■ Text segment
..........
Thanks for the tip about the Lee stoppers. I see this as a starting point, if I enjoy it and want to take it further I will most likely have to do some investments in filters to get better results. I'll see what comes out of this to start with.

thanks
J


----------



## shutterwideshut (May 1, 2013)

J.R. said:


> Nice images ... particularly the third one where the colors are excellent.
> 
> Pre-composing without the filter is a good idea but it creates problems when a zoom lens is being used as the zoom will be affected while screwing in the filter - might throw off the focus by a bit.
> 
> Cheers ... J.R.



Thanks for the compliments. What you are saying about the problems when a lens is zoomed while screwing in the filter might throw off the focus is valid and I do agree.  I have to elaborate though that the reason I pre-compose before mounting any filter is to meter and know what is the current shutter speed to properly expose the scene without the filter so that it will be easier for me to compute precisely how much shutter speed do I need to properly expose especially when using a 10 stop ND filter + 4 stop ND filter + CPL. I use the drop in filters for easier stacking and shoot on the widest end of a zoom lens to overcome the issue throwing off the focus when zooming in. Cheers! 



Hobby Shooter said:


> Hi, yes correct, I mean ND filter. Unfortunately they didn't have any darker filters than that so that's the situation I'm in. I will just take it from there.
> 
> Thanks for the tip about composing. RAW yes doing it already and post in LR4. Tripod check and remote cable release check ;D
> 
> ...



Thanks. If you have difficulties buying locally then why not consider buying online such as e-bay? Lee, B+W and Singh Ray are filters that I suggest you look into. But Singh-Ray and Lee filters are pricey but worth the investment. The Lee Big Stopper(10 stop ND filter) is now very rare and very expensive in ebay although I know some stores here in Singapore that sell this filter at a very reasonable price. Singh-Ray, on the other hand, has the variable ND filter which you can change the shutter speed between 4 & 8 stops. The only thing is you have to buy this stuff directly on their online store. Nevertheless, Singh Ray's customer service is superb.


----------



## Hobby Shooter (May 1, 2013)

shutterwideshut said:


> J.R. said:
> 
> 
> > Nice images ... particularly the third one where the colors are excellent.
> ...
..........
■ Provided data
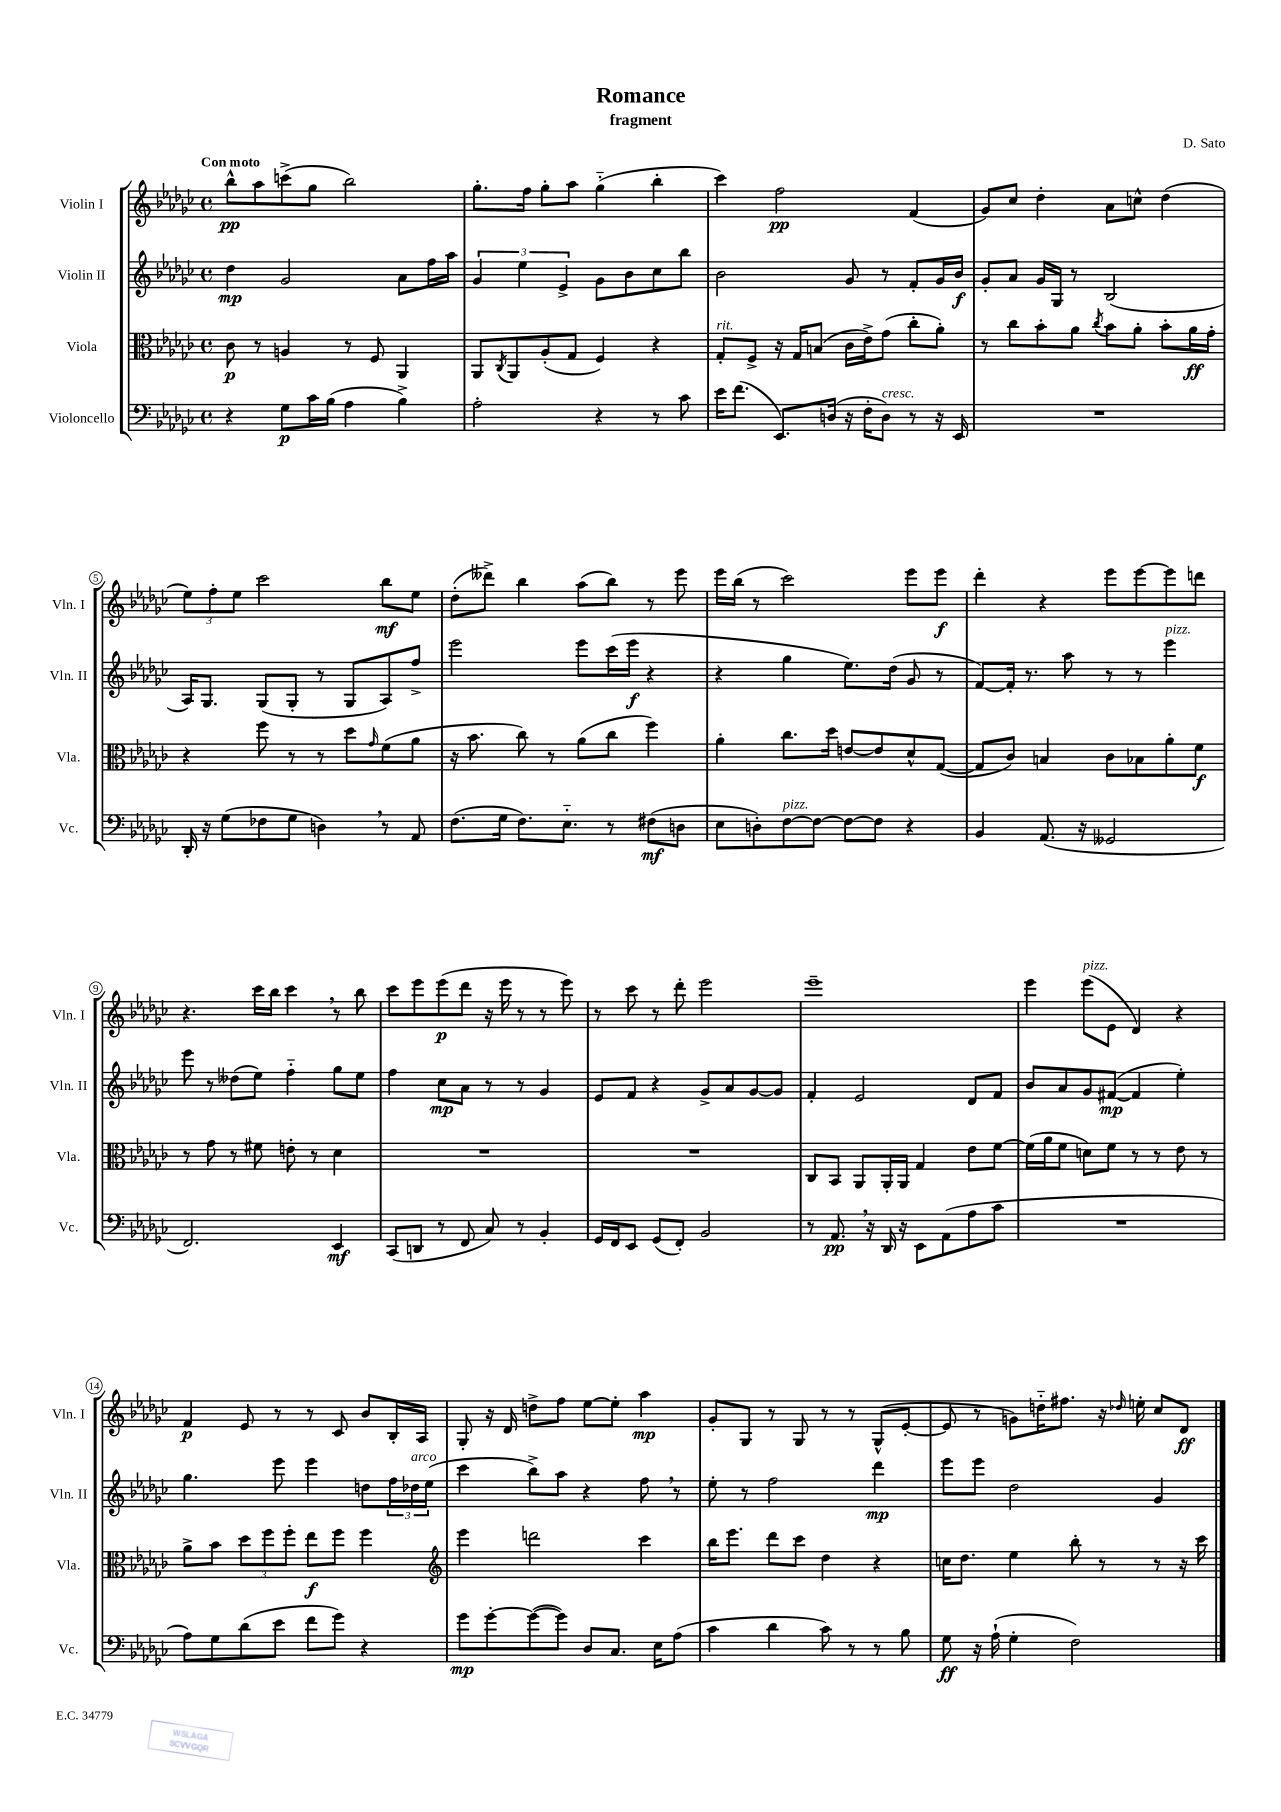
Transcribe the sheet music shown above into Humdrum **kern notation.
..........
■ Given problem A
According to the ND filter thread, across what range of stops can Singh-Ray's variable ND filter be adjusted?
■ Given problem B
Carry on the ND filter thread from the point where it stops.

■ Answer A
Between 4 and 8 stops.

■ Answer B
OK, thanks for the gear tip. I am actually moving back to Europe in a few weeks and will hold any further investments until getting back. Also, this is a first try and I will see if I get hooked, looking at your pictures and if I could at least get close to that, I am sure I will be.

We have some beautiful landscape areas with creeks and a big lake close to our summer house. I'll likely continue to practice there before I'd go all in on more gear for this area.

Interesting comment about how you meter. You're on a quite advanced level. I have a lot to learn just starting out with it. I checked out a couple of videos and will shoot in AV and let the camera give me the shutter speed. It's a start and I don't want too much to think about.

Again, many thanks for all the info.

J


----------



## shutterwideshut (May 1, 2013)

Hobby Shooter said:


> OK, thanks for the gear tip. I am actually moving back to Europe in a few weeks and will hold any further investments until getting back. Also, this is a first try and I will see if I get hooked, looking at your pictures and if I could at least get close to that, I am sure I will be.
> 
> We have some beautiful landscape areas with creeks and a big lake close to our summer house. I'll likely continue to practice there before I'd go all in on more gear for this area.
> 
> ...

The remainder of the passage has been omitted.